Evaluation of neurological scores
A standardized battery of behavioral tests was used to quantify neurological function at 3ds post-ICH. The neurological scores were determined by Neurological Severity Scores, a composite of motor, sensory, reflex, and balance tests. Neurological function was graded on a scale of 1–18; a score of 1 point is awarded for the inability to perform the test or for the lack of a tested reflex. The higher the score, the more severe the injury (normal score 2–3; maximal deficit score 18). Tests were conducted by an observer blinded to the treatment group.

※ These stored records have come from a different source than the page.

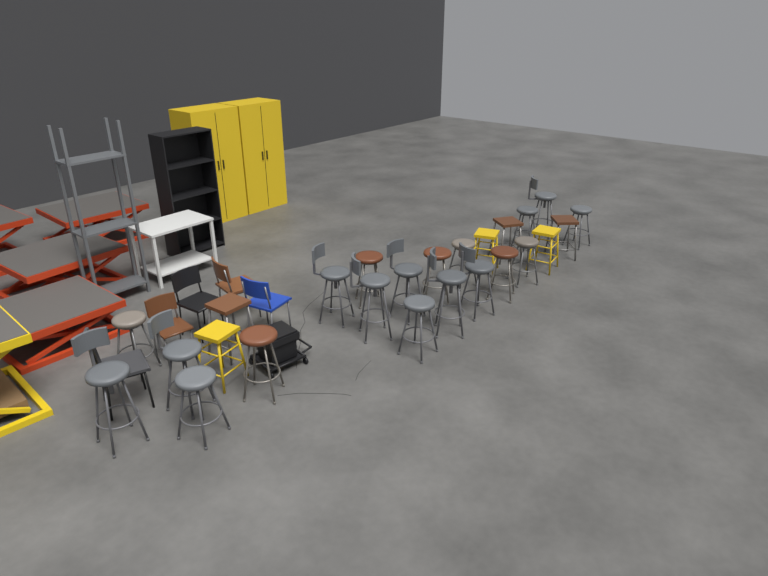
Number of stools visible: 25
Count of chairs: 5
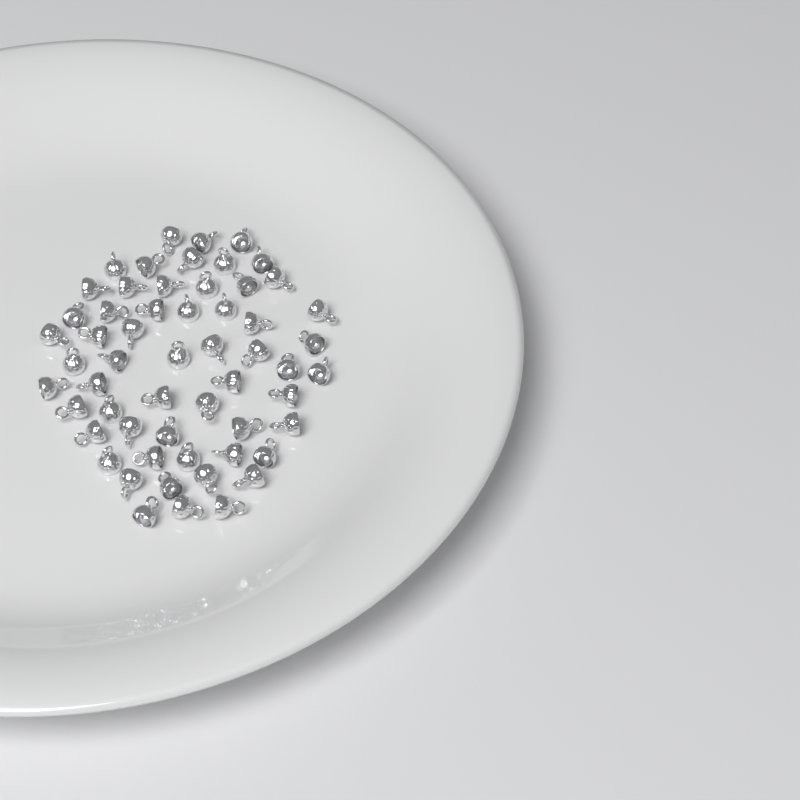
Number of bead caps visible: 57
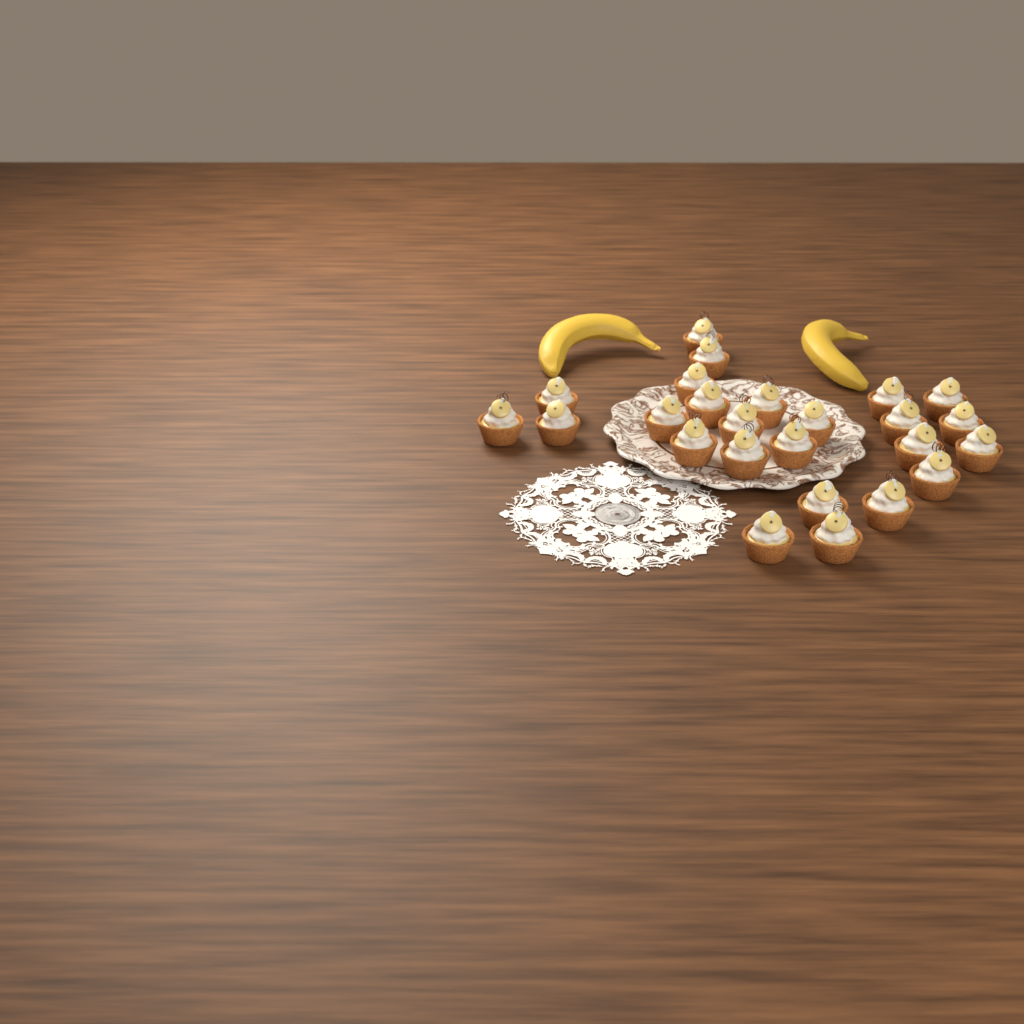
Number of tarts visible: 25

Brain water content measurement
Brain water content was measured in mouse cerebral tissues after ICH. Briefly, mice were randomly sampled from each group and anesthetized by intraperitoneal injection with chloral hydrate (n = 5). Next, the cerebral tissues were removed, and the surface water on the cerebral tissues was blotted with filter paper. Brain samples were immediately weighed on an electric analytic balance to obtain the wet weight and then dried at 100 °C for 24 h to obtain the dry weight. Brain water content was calculated using the following formula: brain water content (%) =(wet weight - dry weight) / wet weight × 100%.
Statistical Analysis
All experiments were independently performed three times. The differences between groups were determined with the one-way analysis of variance (ANOVA) using SPSS 13.0 software. P values of less than 0.05 were considered to be statistically significant.